Tuesday, April 01, 2008

My Spanish Policy

When my great-grandparents sailed from Napoli to Ellis Island, they did their best to leave their Italian language behind them. When I wanted to learn Italian, I had to go to university classes because their children - my grandfather and great aunt and uncles - did not speak it. This has always felt like a terrible loss, unnecessary and tragic.

"Hello. Somebody speak Spanish?"

At the center, we serve a bilingual community. Our receptionist and three of our directors are also bilingual. Yet I often answer the phone myself, and my Spanish is lousy. In my mouth, the Spanish language falls with a sound like dried peppers being poured onto a wood floor. Fifteen years ago, I attempted to learn Swedish, and while I caught on to reading and writing very quickly, my pronunciation drove my native-speaking Swedish girlfriend into fits. So aside from a smattering of Italian, I stick to English. For some enquiries, I pass these callers on to someone who speaks Spanish.

Other times, I don't. Most of the routine callers know who they wish to speak with, or have a simple transactional question. What is our address? What time are we open? Are we open on Good Friday?

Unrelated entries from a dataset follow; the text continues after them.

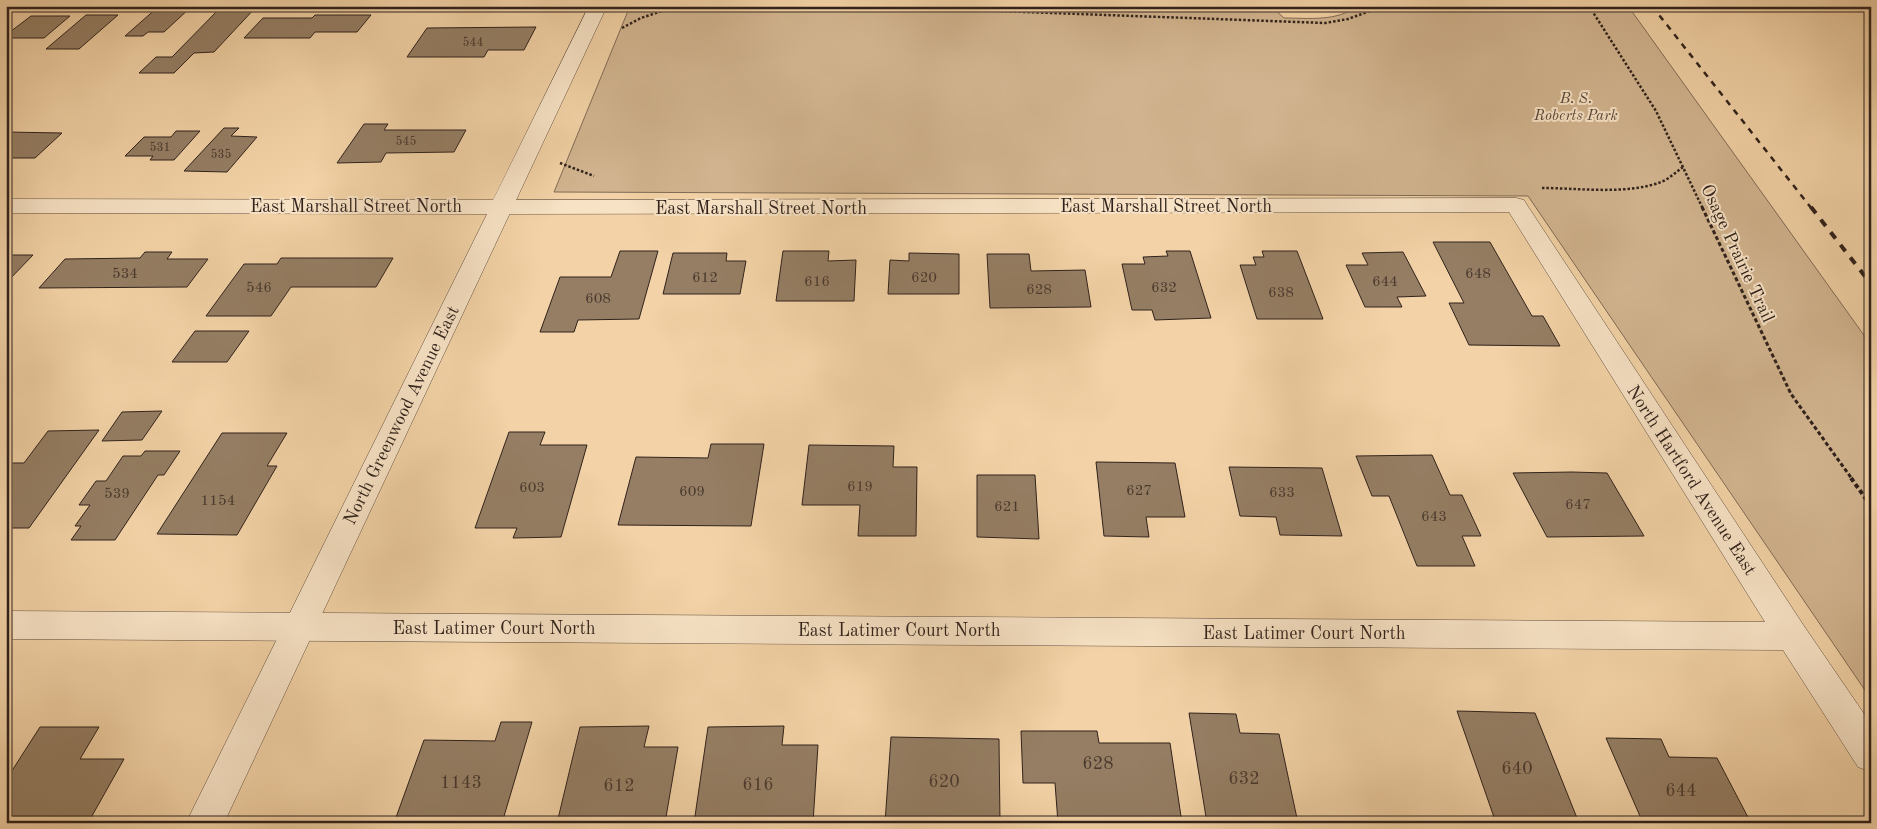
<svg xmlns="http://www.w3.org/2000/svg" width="1877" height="829" font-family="'Old Standard TT',serif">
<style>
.green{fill:#d1b48f;stroke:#806b56}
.building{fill:#957e64;stroke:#30221c}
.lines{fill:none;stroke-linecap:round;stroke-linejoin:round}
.minor-casing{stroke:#604e3e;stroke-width:1}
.tertiary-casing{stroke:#604e3e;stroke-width:1}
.path-far2{stroke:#30221c;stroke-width:2.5;stroke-dasharray:2.5 2;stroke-linecap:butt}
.path-far1{stroke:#30221c;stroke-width:3;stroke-dasharray:4 2.5;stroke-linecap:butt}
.path{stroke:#30221c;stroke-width:4;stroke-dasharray:4.5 3;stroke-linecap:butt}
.minor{fill:#f7e2c5;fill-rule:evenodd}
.tertiary{fill:#f7e2c5;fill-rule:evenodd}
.rail-far1{stroke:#30221c;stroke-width:2.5;stroke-dasharray:6 6;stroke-linecap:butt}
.rail{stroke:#30221c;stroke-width:4;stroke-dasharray:8 8;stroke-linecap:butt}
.labels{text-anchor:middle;stroke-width:4;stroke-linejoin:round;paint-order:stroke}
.far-number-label{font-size:12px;fill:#49392e}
.far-park-label{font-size:15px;font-style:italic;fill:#584639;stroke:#f7e2c5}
.number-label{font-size:15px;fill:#49392e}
.street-label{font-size:18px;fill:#30221c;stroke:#f7e2c5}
.near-number-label{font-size:18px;fill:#49392e}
</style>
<rect width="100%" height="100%" fill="#f2d2a6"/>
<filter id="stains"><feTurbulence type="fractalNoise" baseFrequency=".004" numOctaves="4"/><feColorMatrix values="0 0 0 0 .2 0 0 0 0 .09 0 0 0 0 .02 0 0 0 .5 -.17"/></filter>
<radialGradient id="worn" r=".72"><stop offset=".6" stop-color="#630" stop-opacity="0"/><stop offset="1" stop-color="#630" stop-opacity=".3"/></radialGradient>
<path class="green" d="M630 6H1271L1284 18C1308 18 1337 22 1357 6H1628L1871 345V699L1528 196 554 192Z"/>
<path class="building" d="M222 6H257L214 52 194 53 174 73H139L156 57H172Z
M158 7H191L164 32H148L143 36H125Z
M86 15H118L79 49H46Z
M315 15H371L357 32H315L310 38H244L263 18H312Z
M31 16H70L44 38H6V35Z
M536 27 524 50H488L484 57H407L427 28Z
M364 124H388L384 130H466L454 152 386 153 381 162 337 163Z
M224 128H239L231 136 257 137 227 172 184 171Z
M176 131H200L174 160H150L153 156H125L144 137H171Z
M6 132 62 133 35 158H6Z
M1433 242H1490L1532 316H1543L1560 346 1469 345 1449 303H1464Z
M620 251H658L639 319 578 320 574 332H540L560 277H611Z
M783 251H829L828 261 856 260 854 301H776Z
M1166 251H1190L1211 318 1155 320 1152 310H1132L1122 264H1145L1143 257 1168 256Z
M1262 251H1297L1323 319H1257L1240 265H1256L1253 257H1264Z
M145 252H172L167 259H208L187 287 39 288 65 259 140 258Z
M1403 252 1426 296 1397 297 1402 307H1365L1346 265H1368L1362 253Z
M673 253H727L726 261H746L740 294H663Z
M909 253 959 254V294H888L890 260 909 261Z
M987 254H1029L1031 271 1085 270 1091 307 990 308Z
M6 255H33L6 283Z
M281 258H393L376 287H291L271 316H206L244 264H277Z
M195 331H249L227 362H172Z
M162 411 142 440 102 441 122 412Z
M99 430 29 528H6V463H24L48 431Z
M509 432H545L540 445H587L561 537 513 538 517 528H475Z
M222 433H287L267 466H277L237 535 157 534Z
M711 444H764L751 526 618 525 636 457 708 458Z
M809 445 894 446 893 467H917L916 536H858L860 505H802Z
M145 451H180L164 475H158L115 540H71L81 526H75L90 505H79L96 481H106L123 456H141Z
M1432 455 1450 495H1462L1481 536H1462L1475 566H1417L1389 496H1372L1356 456Z
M1096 462 1175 463 1185 517H1146L1149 537 1104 536Z
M1229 467 1322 468 1342 536 1280 535 1276 517 1240 516Z
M1572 472 1607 473 1644 536 1547 537 1513 473Z
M977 475H1035L1039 539 977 537Z
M1457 711 1535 713 1579 823H1496Z
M1189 713 1236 714 1240 733 1279 734 1298 823H1207Z
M501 722H532L502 823H394L424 740 495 741Z
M649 726 644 747H678L665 823H557L580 727Z
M784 726 782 745H818L813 823H694L708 727Z
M40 727H99L80 759H124L88 823H6V780Z
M1021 731H1097L1099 743H1170L1182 823H1058L1055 783H1023Z
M891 737 999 739 1000 823H885Z
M1606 738 1661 739 1669 757 1717 758 1751 823H1643Z"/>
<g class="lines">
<g class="minor-casing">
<path id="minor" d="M1516 198 1524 200 1527 205 1804 626 1871 724V772L1858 767 1783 650 6 639V611L1765 622 1509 212 501 214 493 212 490 207 493 202 501 200Z"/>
</g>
<g class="tertiary-casing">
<path id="tertiary" d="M589 6H607L224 823H186L487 214 6 213V199L493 200Z"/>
</g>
<path class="path-far2" d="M861 6 1325 23 1348 19 1370 11 1371 6
M1589 6 1656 111 1703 209
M622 28 641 18 677 6
M560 163 594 176
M1542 188C1578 188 1627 195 1661 182 1669 179 1676 172 1683 167"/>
<path class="path-far1" d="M1702 207 1791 394 1852 479"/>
<path class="path" d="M1851 478 1871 506"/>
<use href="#minor" class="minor"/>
<use href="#tertiary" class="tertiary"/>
<path class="rail-far1" d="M1652 6 1812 209"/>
<path class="rail" d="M1811 207 1871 284"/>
</g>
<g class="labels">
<g class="far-number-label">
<text x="473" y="46">544</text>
<text x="406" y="145">545</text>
<text x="160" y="151">531</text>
<text x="221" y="158">535</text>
</g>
<g class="far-park-label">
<text x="1576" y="103">B. S.<tspan x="1576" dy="17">Roberts Park</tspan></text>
</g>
<g class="number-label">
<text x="125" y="278">534</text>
<text x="1478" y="278">648</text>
<text x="705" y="282">612</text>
<text x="924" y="282">620</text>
<text x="817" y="286">616</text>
<text x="1385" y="286">644</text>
<text x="259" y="292">546</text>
<text x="1164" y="292">632</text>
<text x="1039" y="294">628</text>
<text x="1281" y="297">638</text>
<text x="598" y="303">608</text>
<text x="860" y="491">619</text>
<text x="532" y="492">603</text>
<text x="1139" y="495">627</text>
<text x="692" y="496">609</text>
<text x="1282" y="497">633</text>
<text x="117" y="498">539</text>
<text x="218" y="505">1154</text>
<text x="1578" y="509">647</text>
<text x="1007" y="511">621</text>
<text x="1434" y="521">643</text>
</g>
<g class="street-label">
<text x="356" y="212">East Marshall Street North</text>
<text x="1166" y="212">East Marshall Street North</text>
<text x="761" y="214">East Marshall Street North</text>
<text transform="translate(1738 253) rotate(65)" y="6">Osage Prairie Trail</text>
<text transform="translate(401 415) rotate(-64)" y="6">North Greenwood Avenue East</text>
<text transform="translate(1692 480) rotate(57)" y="6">North Hartford Avenue East</text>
<text x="494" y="634">East Latimer Court North</text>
<text x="899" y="636">East Latimer Court North</text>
<text x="1304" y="639">East Latimer Court North</text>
</g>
<g class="near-number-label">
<text x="1098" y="769">628</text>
<text x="1517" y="774">640</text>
<text x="1244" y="784">632</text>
<text x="944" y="787">620</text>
<text x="461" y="788">1143</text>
<text x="758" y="790">616</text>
<text x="619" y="791">612</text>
<text x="1681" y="796">644</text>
</g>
</g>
<rect width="1877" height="829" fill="none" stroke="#f2d2a6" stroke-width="25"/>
<rect x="8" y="8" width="1862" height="814" fill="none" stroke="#30221c" stroke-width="2.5"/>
<rect x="12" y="12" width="1852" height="804" fill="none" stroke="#30221c"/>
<rect width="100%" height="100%" filter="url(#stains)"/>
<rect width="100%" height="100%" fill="url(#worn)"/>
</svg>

The transactional english required for retrieving this information is not too much to ask, so I stick them out. "What is your question?" I speak slowly and encourage them to ask me. Sometimes, they will actually put an english-speaking relative on the phone just so they can ask me, "Can you put someone who speaks Spanish on the phone?"

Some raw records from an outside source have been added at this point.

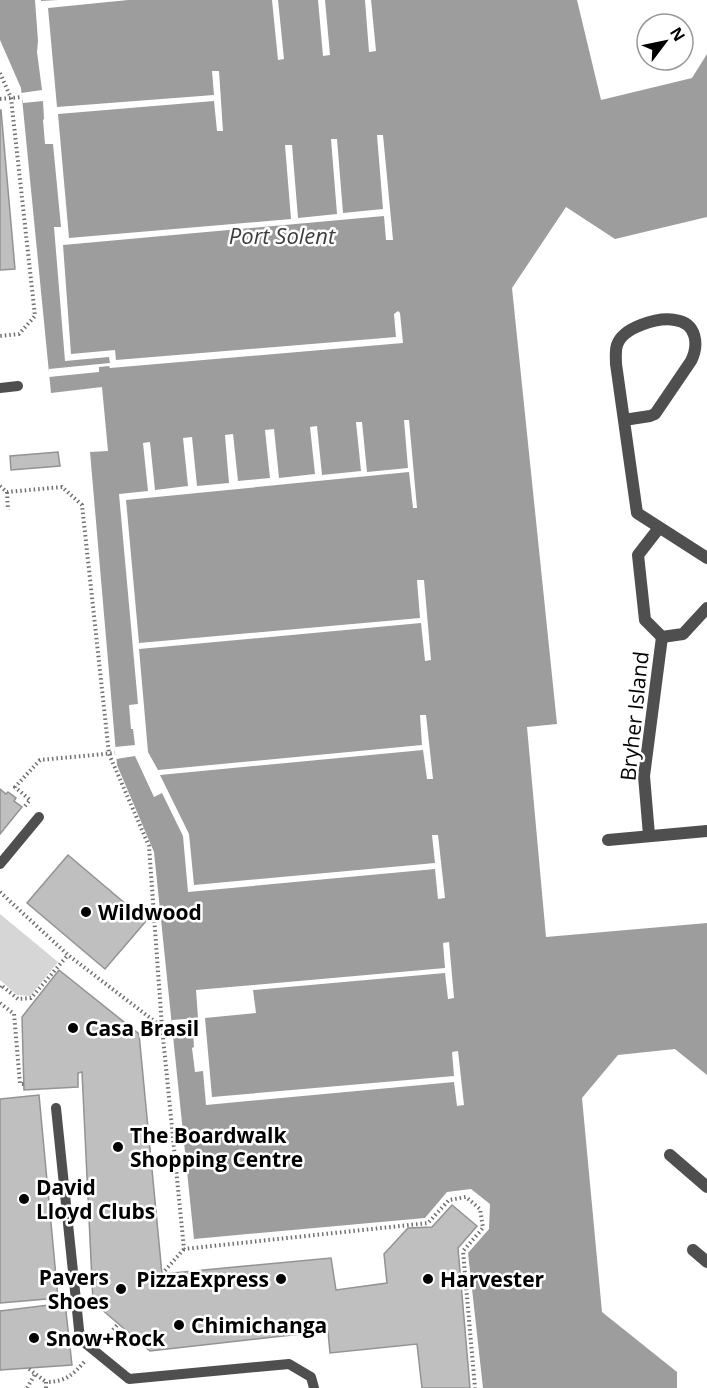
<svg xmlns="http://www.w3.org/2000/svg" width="707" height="1388" viewBox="0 0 707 1388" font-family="'Open Sans',sans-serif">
	<rect width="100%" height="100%" fill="#fff"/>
	<path fill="#d6d6d6" d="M0,914L58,962L30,996L17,995L0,980Z"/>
	<path fill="#9d9d9d" d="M0,0H577L601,100L692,78L707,54V217L615,239L566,207L512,288L557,724L527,727L546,937L707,923V1075L675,1049L618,1055L582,1098L602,1312L677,1372V1388H483L468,1253L489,1229L490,1204L471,1189L447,1192L425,1218L194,1239L154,852L117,765L90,452L108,451L102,387L51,393L21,88L0,40Z"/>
	<g fill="#fff">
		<path d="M35,0H41V1L58,0H128L48,8L57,107L214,95L212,71H219L223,131H217L214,101L58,114L69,238L291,219L285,145H292L298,218L337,214L331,139H337L343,213L383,209L377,135H383L393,240H386L384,216L63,245L71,354L115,350L116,360L396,337L394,314L398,311L400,313L403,343L110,368L109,366L99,367V372L49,377V369L110,363L109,357L65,361L54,227H61L53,144H45L43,120L44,119L43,101L23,103L21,93L42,90L37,52L38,41Z"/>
		<path d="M272,0H278L284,59L278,60Z"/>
		<path d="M318,0H325L330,55L323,56Z"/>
		<path d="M365,0H371L376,51L369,52Z"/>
		<path d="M404,420H409L417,508H413L409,472L126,500L139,643L420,618L417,580H424L431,660L425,661L421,623L139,649L148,752L158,770L422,745L420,715H426L433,779H427L423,750L160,775L189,834L194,885L435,863L432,835H438L445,898L438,899L435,869L188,892L183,836L162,793L154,797L135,756L116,759L115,747L135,745L133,729H131L129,705L138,704L119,494L148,491L143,443L150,442L155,490L188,486L183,438L192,437L197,486L229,483L225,435L233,434L238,481L270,478L265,430L274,429L279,478L315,474L310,427L317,426L322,475L361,471L356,422H362L367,472L408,468Z"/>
		<path d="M449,942L454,998L448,999L445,973L253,990L256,1013L205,1018L212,1097L454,1076L452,1052L458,1051L464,1105L457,1106L454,1082L206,1105L203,1071L195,1072L192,1048L194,1047L193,1031L173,1032L172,1020L198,1018L196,990L445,968L443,943Z"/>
	</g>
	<g fill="#bfbfbf" stroke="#939393" stroke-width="1.5">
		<path d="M0,110H1L15,269L0,270Z"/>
		<path d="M58,452L60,466L11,470L10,456Z"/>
		<path d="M0,789L6,794L8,792L16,798L14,801L22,807L0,834Z"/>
		<path d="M68,855L146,921L105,969L27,903Z"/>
		<path d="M59,970L139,1034L162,1274L331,1258L336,1290L387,1283L384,1254L408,1228L432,1227L452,1205L477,1226L458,1248L470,1388H422L417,1344L330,1353L328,1331L150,1351L93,1302L82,1072L78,1073V1087L24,1090L22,1017Z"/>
		<path d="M39,1095L58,1298L0,1303V1099Z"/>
		<path d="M65,1303L72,1365L0,1370V1311Z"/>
	</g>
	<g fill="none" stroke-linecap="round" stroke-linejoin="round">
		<g stroke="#717171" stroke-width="4" stroke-dasharray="1.5 3" stroke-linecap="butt">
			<path d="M0,73L11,98L35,316L19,334L0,336"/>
			<path d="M0,99L22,97"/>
			<path d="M0,486L7,492L62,487L82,505L109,754L149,846L162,1027L184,1249L428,1223L449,1200L466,1197L480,1209L483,1228L463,1251L475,1388"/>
			<path d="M7,492L8,510"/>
			<path d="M25,806L30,800L15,787L40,760L115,753"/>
			<path d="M0,892L68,955L162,1027L172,1026"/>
			<path d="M0,987L1,985L18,999L31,998L68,955"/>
			<path d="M0,1003L14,1014L20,1084H24"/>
			<path d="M162,1274L184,1249"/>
			<path d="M104,1340L118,1324"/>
			<path d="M29,1369L46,1382"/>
			<path d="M27,1388L35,1374"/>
			<path d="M46,1388V1382C65,1382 73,1375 85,1361"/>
		</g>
		<g stroke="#4f4f4f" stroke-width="10">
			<path d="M0,388L18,386"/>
			<path d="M0,864L39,817"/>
			<path d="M56,1108L80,1339L129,1379L289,1364L311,1377L314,1388"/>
		</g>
		<g stroke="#4f4f4f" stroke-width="12">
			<path d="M624,420L650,416L655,414L691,361C699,345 697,323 675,320C658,317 623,327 617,345C615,351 616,358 616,364L637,513L707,558"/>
			<path d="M659,528L638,555L645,620L662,637L683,634L707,608"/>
			<path d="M649,835L644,776L662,637"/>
			<path d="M608,840L707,831"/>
			<path d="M670,1155L707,1187"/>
			<path d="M693,1250L707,1262"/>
		</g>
	</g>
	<g fill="#000" stroke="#fff" stroke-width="2">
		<circle cx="86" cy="912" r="6"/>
		<circle cx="73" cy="1028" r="6"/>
		<circle cx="118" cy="1147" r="6"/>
		<circle cx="24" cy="1199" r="6"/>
		<circle cx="281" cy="1279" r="6"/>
		<circle cx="428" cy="1279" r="6"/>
		<circle cx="121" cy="1289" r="6"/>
		<circle cx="179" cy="1325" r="6"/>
		<circle cx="34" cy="1338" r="6"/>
	</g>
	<g text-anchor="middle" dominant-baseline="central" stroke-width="5" stroke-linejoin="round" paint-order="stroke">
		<g font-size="21" fill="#000" stroke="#fff">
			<text transform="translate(634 716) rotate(-84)">Bryher Island</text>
		</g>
		<g font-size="21" font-weight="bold" fill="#000" stroke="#fff" text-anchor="start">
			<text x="98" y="912">Wildwood</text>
			<text x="85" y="1028">Casa Brasil</text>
			<text x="130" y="1135">The Boardwalk<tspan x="130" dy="24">Shopping Centre</tspan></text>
			<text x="36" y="1187">David<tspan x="36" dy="24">Lloyd Clubs</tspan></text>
			<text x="109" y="1277" text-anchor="end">Pavers<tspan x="109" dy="24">Shoes</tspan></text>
			<text x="269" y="1279" text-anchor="end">PizzaExpress</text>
			<text x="440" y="1279">Harvester</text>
			<text x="191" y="1325">Chimichanga</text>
			<text x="46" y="1338">Snow+Rock</text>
		</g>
		<g font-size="22" font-style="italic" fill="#3e3e3e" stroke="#fff">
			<text x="282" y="235">Port Solent</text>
		</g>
	</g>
	<g transform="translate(665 42) rotate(58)"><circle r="28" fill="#ffffff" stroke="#999999" stroke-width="1.5"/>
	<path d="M0-4.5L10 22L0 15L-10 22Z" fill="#000000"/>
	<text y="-9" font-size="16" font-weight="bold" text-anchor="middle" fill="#000000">N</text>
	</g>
</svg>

"She's on another call. Please let me help you."

Once or twice, the question has been more than I can handle, and the answer then is to invite them to hold for one moment and then get them a bilingual employee for assistance. The majority, however, are simple enquiries. And more often than not, the folks actually have sufficient english to ask their question. I can make out enough Spanish to meet them halfway when necessary.

2 comments:

Andrew said...

During my time in L.A. this has never ceased to amaze me. Every other speaker of every other language seems content to learn English and use English here, speaking their native language at home. This is a good way of interacting, I think, as according to the 2000 census 82% of the U.S. population speaks only English.

The exception to these other languages though is Spanish. It seems that Spanish speakers in this country refuse to learn English, and in fact, expect everyone they talk with to know Spanish. I don't understand why this is the case. Obviously the majority of the country does not speak Spanish, so why expect it?

Maybe it's just here in L.A., but it would make more sense to me for every non-English speaker to attempt to learn English, at least while you're here. I would do the same in your country. If I was in Spain, I would not expect people to speak English. I would attempt to speak Spanish. And THAT would be hysterical!

Anonymous said...

My daughter spent most of January in Guatemala learning Spanish in a total immersion program. (6+ hours of instruction daily with a non-English speaking tutor and accommodations in a host home where no English was spoken) She learned a LOT in just three weeks! Her main reason for wanting to learn was so when we travel to Mexico on mission trips she can converse with the families we help.

I think everyone living in this country should be able to speak English, but I also think it would be nice if kids coming out of US schools were bi-lingual. I have a friend in France (raising six kids) and schools there expect kids to be multi-lingual.